Propulsé par cette énergie qui caractérise les héros des frères Dardenne, Ahmed, 13 ans, gravit les escaliers quatre à quatre, s’enferme dans les toilettes pour appeler son frère. Retour en classe pour un cours d’algèbre. Un SMS relance le gamin en action. Il quitte la salle en omettant sciemment de serrer la main de l’enseignante, Mme Inès, pour filer à la mosquée. Ahmed a la tête complètement tourneboulée par l’islam que prêche l’imam-épicier de son quartier de Liège. Chacun de ses rituels, prière, ablution, relève du trouble obsessionnel compulsif.

A la maison, c’est la corrida. Sa mère, de souche belge, engueule Ahmed et vitupère le «connard d’imam»; Ahmed la traite d’ivrogne et insulte sa sœur qui s’habille «comme une pute». Mme Inès a l’idée sacrilège de donner des cours d’arabe aux petits immigrés. Or «c’est un blasphème d’apprendre la langue du Prophète en musique». D’ailleurs, si on apprend l’arabe, c’est parce qu’on est un bon musulman, pas pour lire un mode d’emploi. Un comité de pieux parents s’émeut et Ahmed décide de passer à l’action: il arrime ses lunettes à ses oreilles avec des élastiques et glisse un couteau de cuisine dans ses chaussettes…

Des destinées aux perspectives bouchées

Venus du documentaire, Jean-Pierre et Luc Dardenne n’ont jamais abjuré le réel. Leurs personnages, ils les trouvent parmi les laissés-pour-compte de la société, immigrés, ouvriers, chômeurs, magouilleurs, et c’est en quête de dignité humaine qu’ils mettent en scène leurs destinées aux perspectives bouchées. Rosetta, l’emblème de leur cinéma, se bat avec l’énergie du désespoir pour ne pas être déclassée. Igor est confronté à un dilemme: trahir son père ou rester fidèle à une promesse (La Promesse). Cyril, 12 ans, va-t-il freiner sur la pente qui mène à la délinquance (Le Gamin au vélo)? Sandra se démène pour convaincre ses ex-collègues de lui permettre de retrouver son boulot (Deux jours, une nuit). Jenny parviendra-t-elle à racheter une faute morale qu’elle a commise (La Fille inconnue)?
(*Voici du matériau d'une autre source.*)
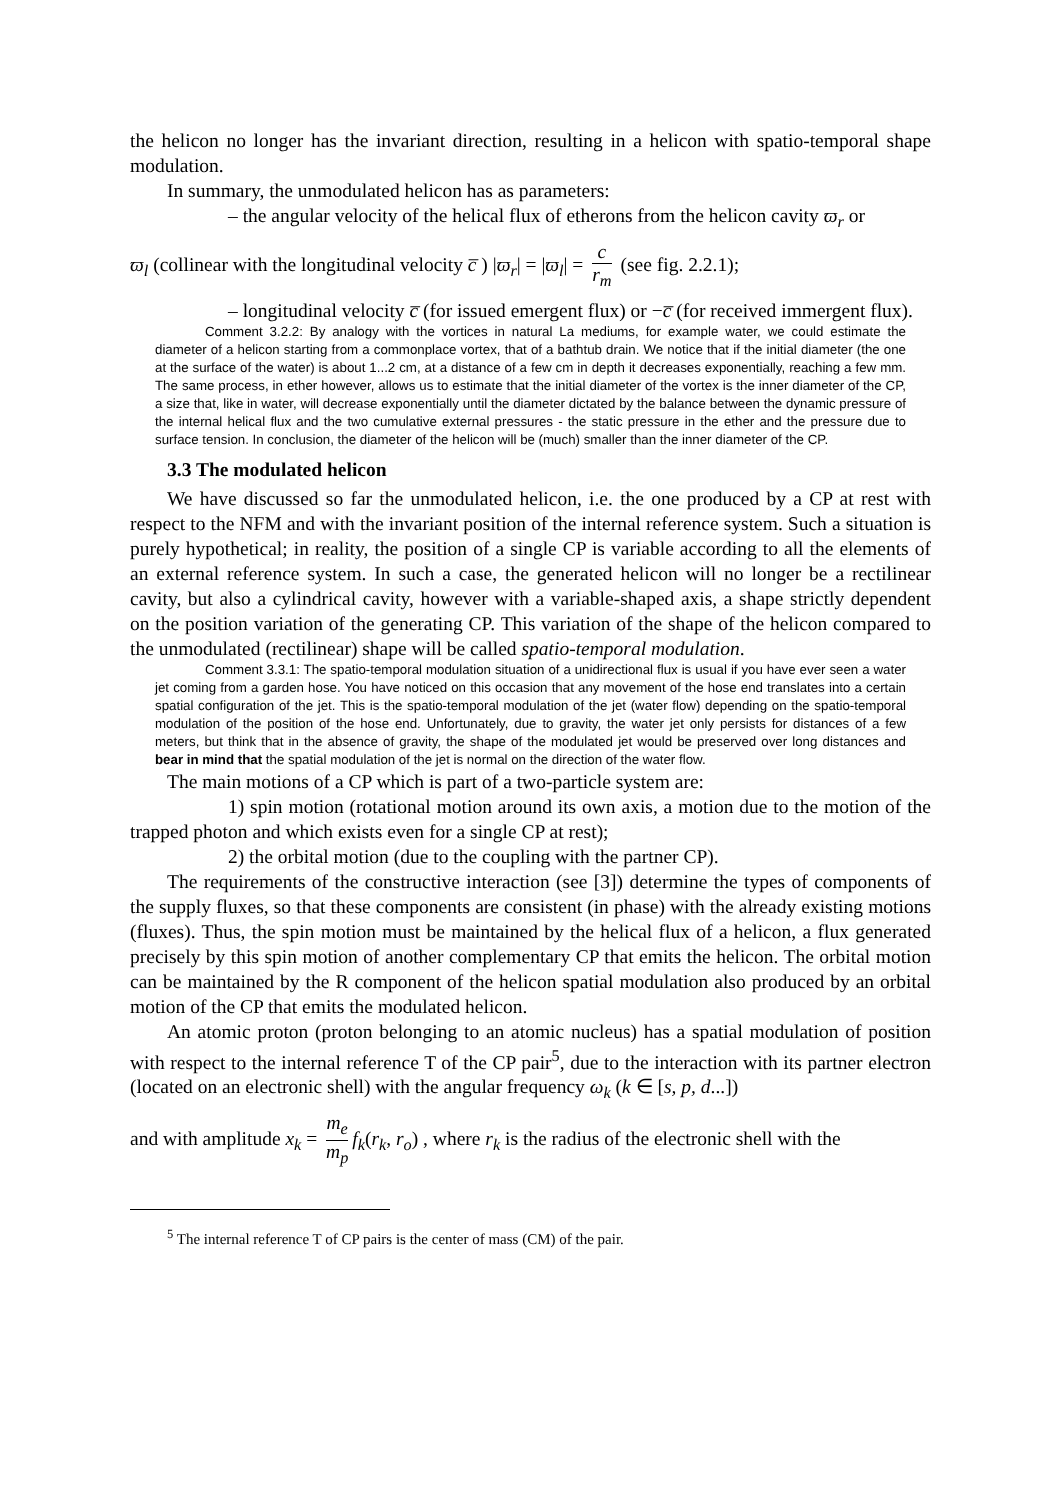the helicon no longer has the invariant direction, resulting in a helicon with spatio-temporal shape modulation.
In summary, the unmodulated helicon has as parameters:
– the angular velocity of the helical flux of etherons from the helicon cavity ϖ<sub>r</sub> or
ϖ<sub>l</sub> (collinear with the longitudinal velocity c̅ ) |ϖ<sub>r</sub>| = |ϖ<sub>l</sub>| = c r<sub>m</sub> (see fig. 2.2.1);
– longitudinal velocity c̅ (for issued emergent flux) or −c̅ (for received immergent flux).
Comment 3.2.2: By analogy with the vortices in natural La mediums, for example water, we could estimate the diameter of a helicon starting from a commonplace vortex, that of a bathtub drain. We notice that if the initial diameter (the one at the surface of the water) is about 1...2 cm, at a distance of a few cm in depth it decreases exponentially, reaching a few mm. The same process, in ether however, allows us to estimate that the initial diameter of the vortex is the inner diameter of the CP, a size that, like in water, will decrease exponentially until the diameter dictated by the balance between the dynamic pressure of the internal helical flux and the two cumulative external pressures - the static pressure in the ether and the pressure due to surface tension. In conclusion, the diameter of the helicon will be (much) smaller than the inner diameter of the CP.
3.3 The modulated helicon
We have discussed so far the unmodulated helicon, i.e. the one produced by a CP at rest with respect to the NFM and with the invariant position of the internal reference system. Such a situation is purely hypothetical; in reality, the position of a single CP is variable according to all the elements of an external reference system. In such a case, the generated helicon will no longer be a rectilinear cavity, but also a cylindrical cavity, however with a variable-shaped axis, a shape strictly dependent on the position variation of the generating CP. This variation of the shape of the helicon compared to the unmodulated (rectilinear) shape will be called spatio-temporal modulation.
Comment 3.3.1: The spatio-temporal modulation situation of a unidirectional flux is usual if you have ever seen a water jet coming from a garden hose. You have noticed on this occasion that any movement of the hose end translates into a certain spatial configuration of the jet. This is the spatio-temporal modulation of the jet (water flow) depending on the spatio-temporal modulation of the position of the hose end. Unfortunately, due to gravity, the water jet only persists for distances of a few meters, but think that in the absence of gravity, the shape of the modulated jet would be preserved over long distances and bear in mind that the spatial modulation of the jet is normal on the direction of the water flow.
The main motions of a CP which is part of a two-particle system are:
1) spin motion (rotational motion around its own axis, a motion due to the motion of the trapped photon and which exists even for a single CP at rest);
2) the orbital motion (due to the coupling with the partner CP).
The requirements of the constructive interaction (see [3]) determine the types of components of the supply fluxes, so that these components are consistent (in phase) with the already existing motions (fluxes). Thus, the spin motion must be maintained by the helical flux of a helicon, a flux generated precisely by this spin motion of another complementary CP that emits the helicon. The orbital motion can be maintained by the R component of the helicon spatial modulation also produced by an orbital motion of the CP that emits the modulated helicon.
An atomic proton (proton belonging to an atomic nucleus) has a spatial modulation of position with respect to the internal reference T of the CP pair<sup>5</sup>, due to the interaction with its partner electron (located on an electronic shell) with the angular frequency ω<sub>k</sub> (k ∈ [s, p, d...])
and with amplitude x<sub>k</sub> = m<sub>e</sub> m<sub>p</sub> f<sub>k</sub>(r<sub>k</sub>, r<sub>o</sub>) , where r<sub>k</sub> is the radius of the electronic shell with the
<sup>5</sup> The internal reference T of CP pairs is the center of mass (CM) of the pair.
Dans Le Jeune Ahmed, les frères Dardenne reviennent à l’os de leur manière. Renonçant à mettre en scène une comédienne célèbre, Cécile de France, Marion Cotillard ou Adèle Haenel, ils font leur casting parmi des non-professionnels. Ceux-ci, à commencer par Ahmed (Idir Ben Addi), brillamment dirigés, amènent à la fiction une rugosité, une acuité rare au cinéma.

Figure héroïque

Le thème brûlant de la radicalisation islamiste inspire L’Adieu à la nuit, d’André Téchiné, ou Le Ciel attendra, de Marie-Castille Mention-Schaar. Fidèles à leur style sec, à leur mode narratif préférant l’ellipse à la psychologie, les Dardenne ne relatent pas l’embrigadement du gamin, ils le posent comme un fait. Ils confrontent le spectateur à un bloc de certitude dépourvu d’empathie. Le biotope d’Ahmed est tracé en quelques traits: un père absent (mort ou envolé), une mère dépassée qui cherche le réconfort dans l’alcool, un père de substitut (l’imam du coin), une figure héroïque (un cousin mort sur le front syrien).

Envoyé en centre de détention, Ahmed travaille dans une ferme. Il ne supporte pas que le chien, cet animal impur, lui lèche les mains. Dans n’importe quel téléfilm TF1, il finirait par jouer joyeusement avec le clébard et répondrait aux avances de la fille du paysan… Chez les Dardenne, la rédemption par la nature n’existe pas. Ahmed reste fermé à double tour, ressassant ses sourates aveuglantes, épouvanté par l’idée d’avoir perdu sa pureté. Il aiguise le manche d’une brosse à dents. Ecrit à sa mère ce mot terrible: «Essaye d’être une bonne musulmane et tu seras fière de ce que j’ai fait.» Toutefois, les Dardenne n’ayant pas perdu la foi en l’humanité, au bout du chemin, l’absurde petit soldat aura peut-être pour derniers mots «maman» et «pardon».